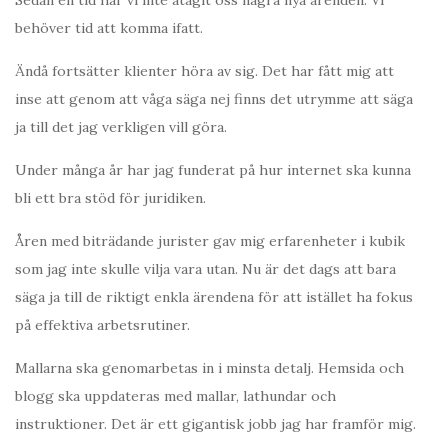
Sedan en tid har vi inte åtagit oss några nya ärenden. Vi
behöver tid att komma ifatt.
Ändå fortsätter klienter höra av sig. Det har fått mig att
inse att genom att våga säga nej finns det utrymme att säga
ja till det jag verkligen vill göra.
Under många år har jag funderat på hur internet ska kunna
bli ett bra stöd för juridiken.
Åren med biträdande jurister gav mig erfarenheter i kubik
som jag inte skulle vilja vara utan. Nu är det dags att bara
säga ja till de riktigt enkla ärendena för att istället ha fokus
på effektiva arbetsrutiner.
Mallarna ska genomarbetas in i minsta detalj. Hemsida och
blogg ska uppdateras med mallar, lathundar och
instruktioner. Det är ett gigantisk jobb jag har framför mig.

──────

DIRECTIONS — Return every entry above exactly. Pictures stay out.

SOLUTION TO THIS TASK —
Sedan en tid har vi inte åtagit oss några nya ärenden. Vi
behöver tid att komma ifatt.
Ändå fortsätter klienter höra av sig. Det har fått mig att
inse att genom att våga säga nej finns det utrymme att säga
ja till det jag verkligen vill göra.
Under många år har jag funderat på hur internet ska kunna
bli ett bra stöd för juridiken.
Åren med biträdande jurister gav mig erfarenheter i kubik
som jag inte skulle vilja vara utan. Nu är det dags att bara
säga ja till de riktigt enkla ärendena för att istället ha fokus
på effektiva arbetsrutiner.
Mallarna ska genomarbetas in i minsta detalj. Hemsida och
blogg ska uppdateras med mallar, lathundar och
instruktioner. Det är ett gigantisk jobb jag har framför mig.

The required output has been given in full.